(DATA TO USE):
::::::::::

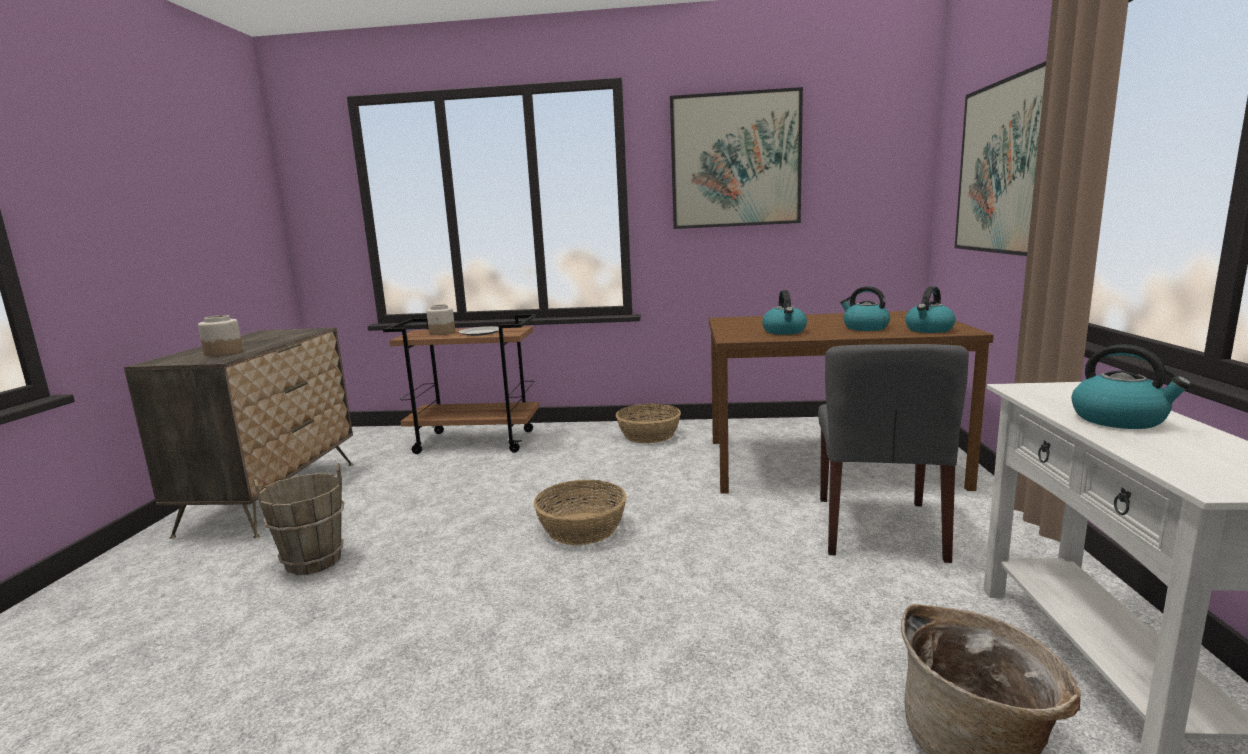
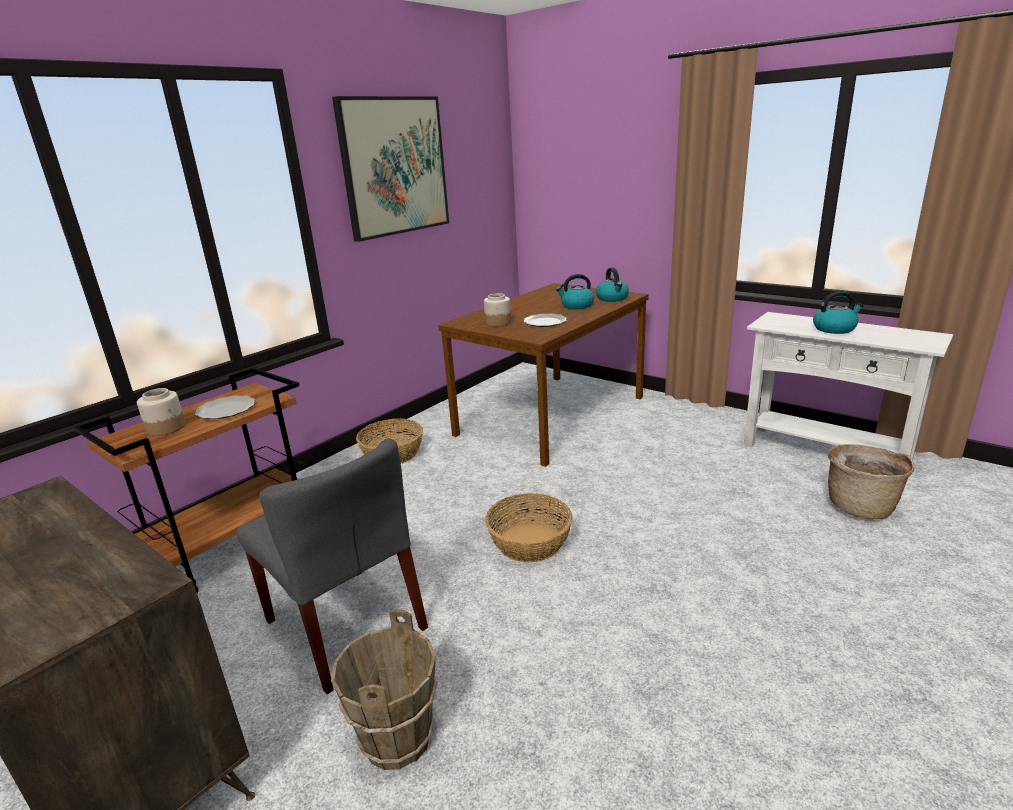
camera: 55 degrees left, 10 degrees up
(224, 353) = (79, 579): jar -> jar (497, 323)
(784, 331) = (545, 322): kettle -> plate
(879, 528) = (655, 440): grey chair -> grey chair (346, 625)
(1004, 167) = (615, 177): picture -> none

::::::::::

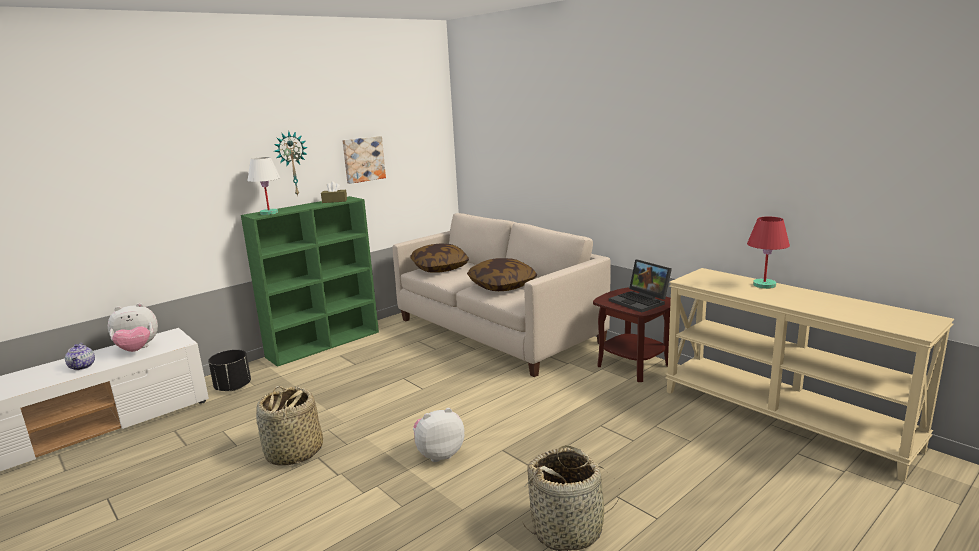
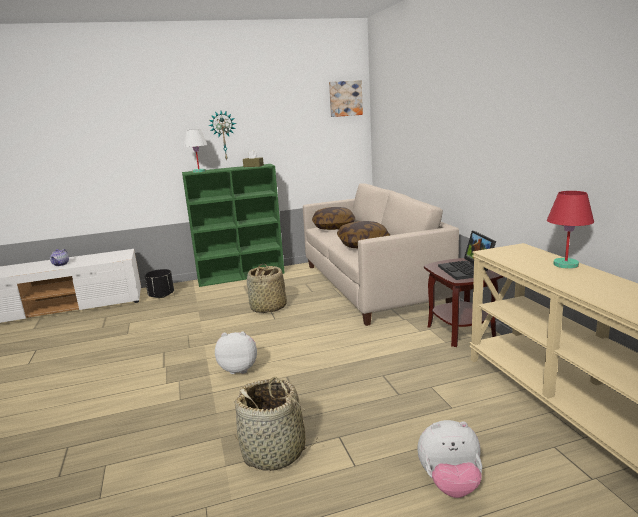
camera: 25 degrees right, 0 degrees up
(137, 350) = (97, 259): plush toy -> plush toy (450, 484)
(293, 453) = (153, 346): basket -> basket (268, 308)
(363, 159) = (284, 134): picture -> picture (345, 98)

::::::::::

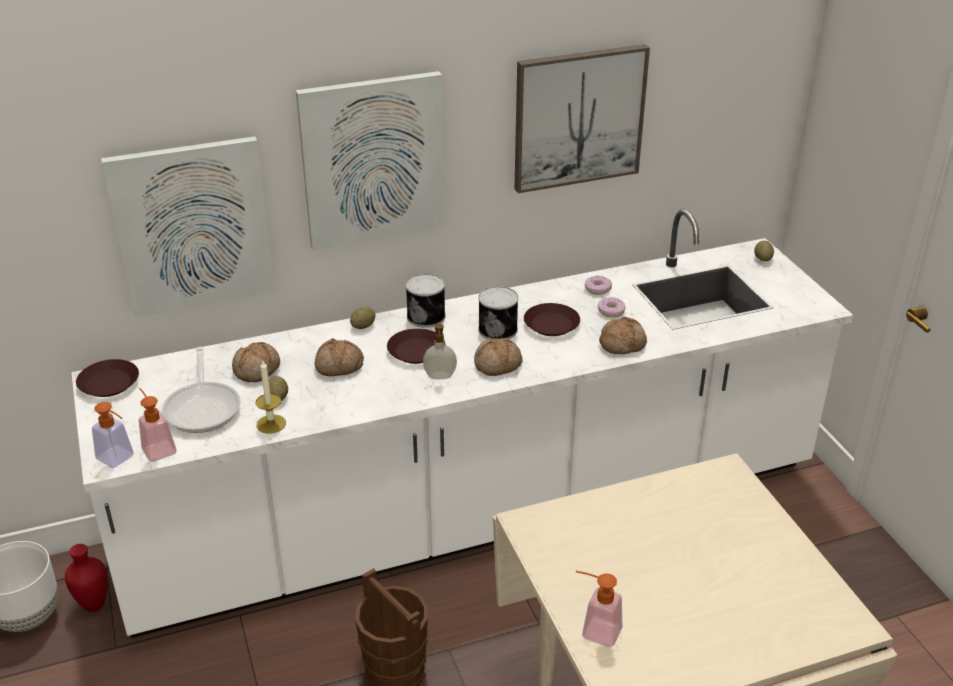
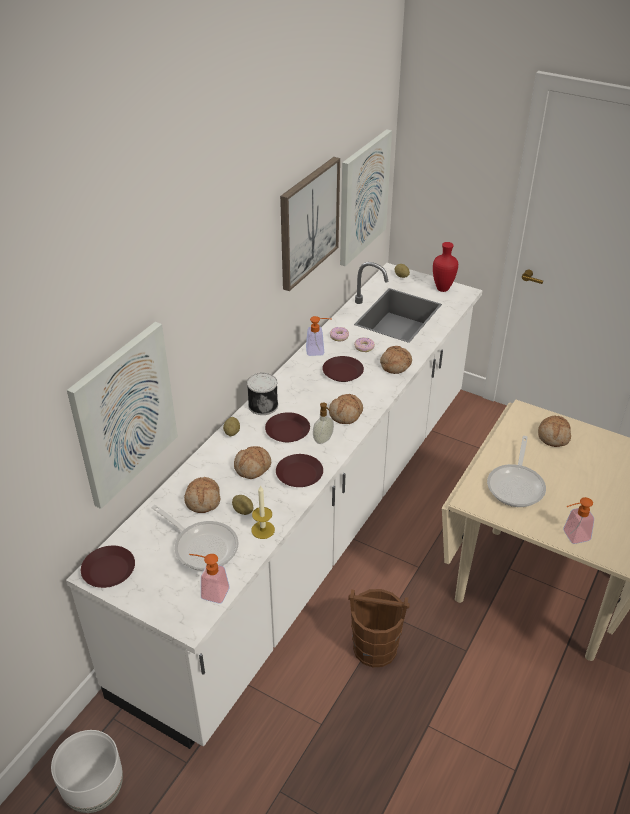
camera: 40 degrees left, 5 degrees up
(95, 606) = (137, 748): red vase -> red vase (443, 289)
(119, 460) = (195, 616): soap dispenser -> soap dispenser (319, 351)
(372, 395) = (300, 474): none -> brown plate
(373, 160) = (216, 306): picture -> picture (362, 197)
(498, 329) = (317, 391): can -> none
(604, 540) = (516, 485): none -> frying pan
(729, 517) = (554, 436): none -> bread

::::::::::

(ASSIGNED TASK): Please copy, exactly and with nothing else, the lines above beginning at the line that has "(373, 160) = (216, 306): picture" and ending with the line that has "(729, 517) = (554, 436): none -> bread".

(FINISHED TASK):
(373, 160) = (216, 306): picture -> picture (362, 197)
(498, 329) = (317, 391): can -> none
(604, 540) = (516, 485): none -> frying pan
(729, 517) = (554, 436): none -> bread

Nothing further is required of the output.